Might just be my particular setup, or a quirk of dask better optimizing tensordot vs. a generic ufunc.

2 Likes

This would be a bigger problem if you’d reproject the grid than country geometries. Larger grids defined by 4 planar points only tend to get messed up in retrojecting and you should densify then before doing that.
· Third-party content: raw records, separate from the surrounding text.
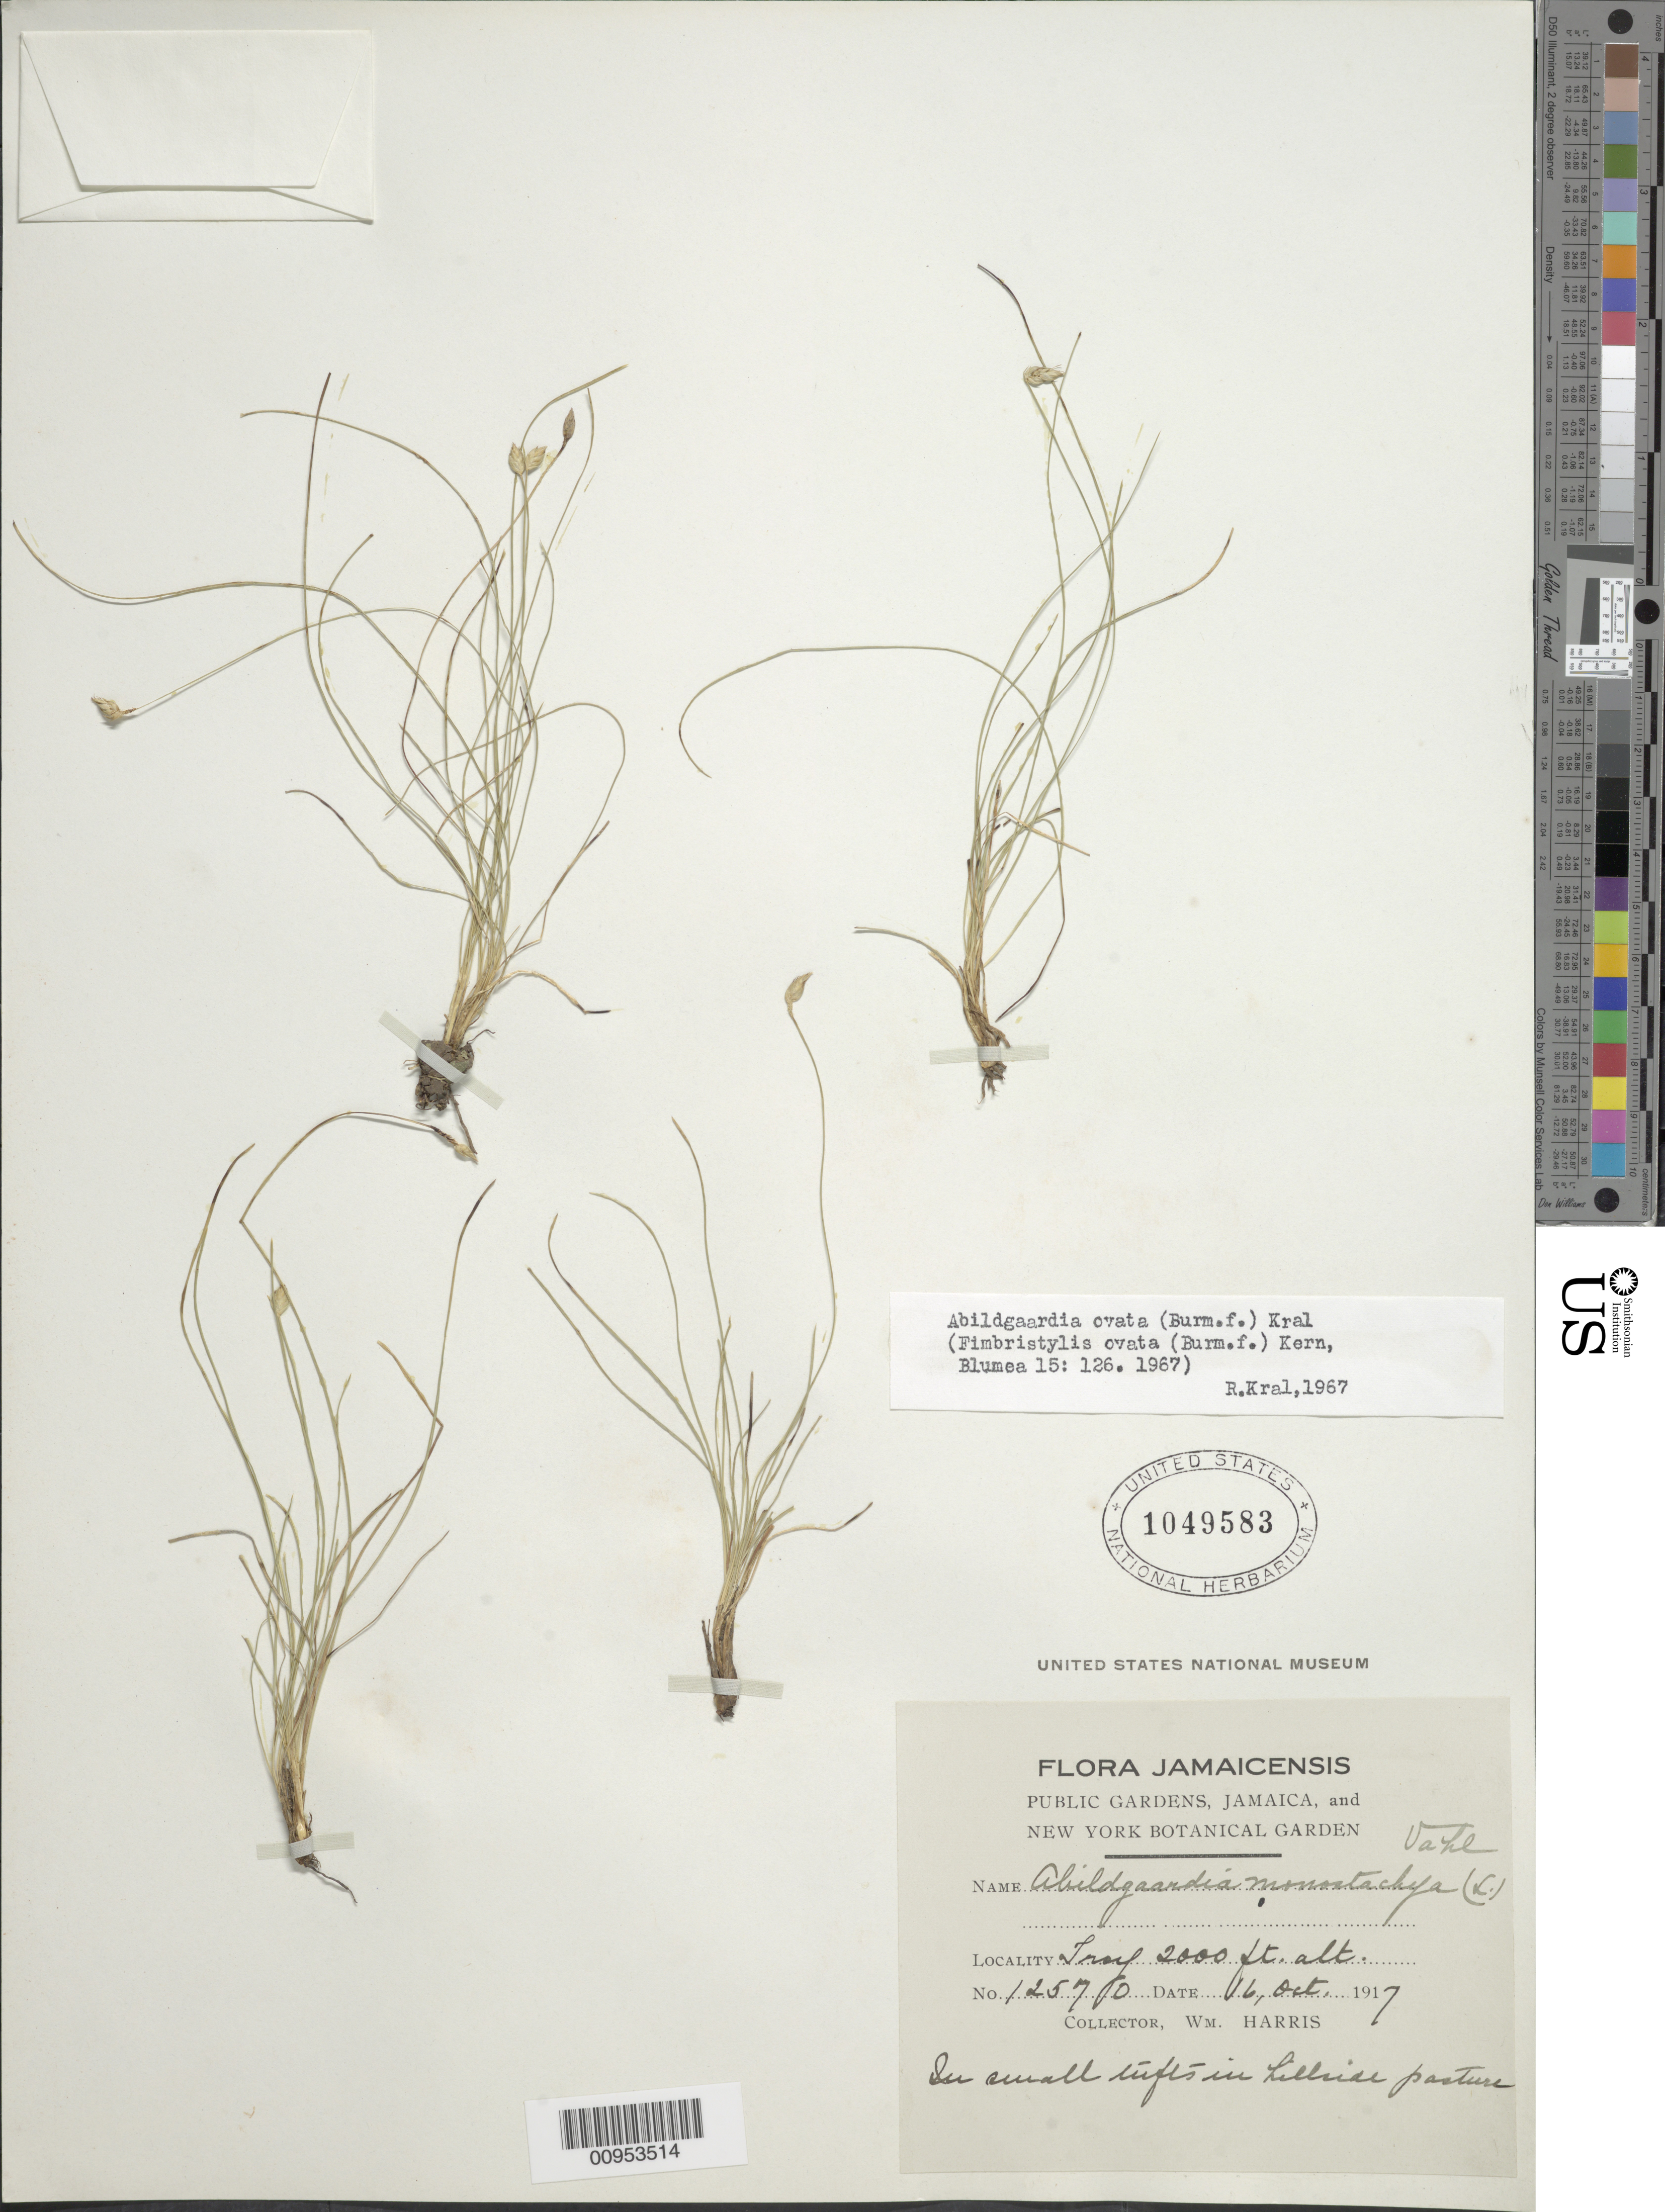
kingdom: Plantae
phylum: Tracheophyta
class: Liliopsida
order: Poales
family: Cyperaceae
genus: Abildgaardia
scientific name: Abildgaardia ovata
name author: (Burm. f.) Kral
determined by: Kral, Robert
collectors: W. H. Harris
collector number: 12570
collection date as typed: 16 Oct 1917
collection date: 1917-10-16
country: Jamaica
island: Jamaica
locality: Troy, hillside pastures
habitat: In hillside pastures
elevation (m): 610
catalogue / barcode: US 1049583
You can check pyproj’s solution for reprojecting bounding boxes.

Also, I should note that a lot of work on interpolation from polygons to polygons has been done in the Tobler package and some of its internals may give a bit of speedup over using overlay that comes with a bit of overhead if you are interested only in the weights matrix.

2 Likes

I slightly extended the notebook from @rabernat to show a map of mean precip by region (with a little help from @chegint and @ocefpaf): https://nbviewer.org/gist/b02042191c94b9882af771f13d95693f

6 Likes

Rich that is awesome! :star_struck:

@benbovy @rabernat Hey, just tagging here. With @annefou and @tinaok we would be keen to explore that more systematically from the DGGS <-> unstructured grids side (and myself in general region aggregation over “raster” or “vector” data with DGGS anyway). Just pasting the link to my thread here where we hope to pick up the slack a bit Discrete Global Grid Systems (DGGS) use with Pangeo - #25 by allixender

1 Like

@rabernat, in your notebook you mention that it would be nice if this just worked:

regridded = xr.dot(ds[var], weights_sparse)

but pointed out that unfortunately einsum had not been implemented in sparse.

There is a PR here that looks promising: einsum by jcmgray · Pull Request #564 · pydata/sparse · GitHub and the author is looking for testers.

I tried doing:

regridded = sparse.einsum('ij,jk->ik', ds[var], weights_sparse)

but got back:

AttributeError: 'DataArray' object has no attribute 'reshape'

I don’t really know what I’m doing here, so I stopped and posted. :slight_smile:

@rsignell did you try doing

regridded = xr.dot(ds[var], weights_sparse)

with that particular sparse PR installed? Then if your dataset is backed by a sparse array then xr.dot should dispatch to the sparse version of einsum…

If it’s still not working at that point we should raise an xarray issue.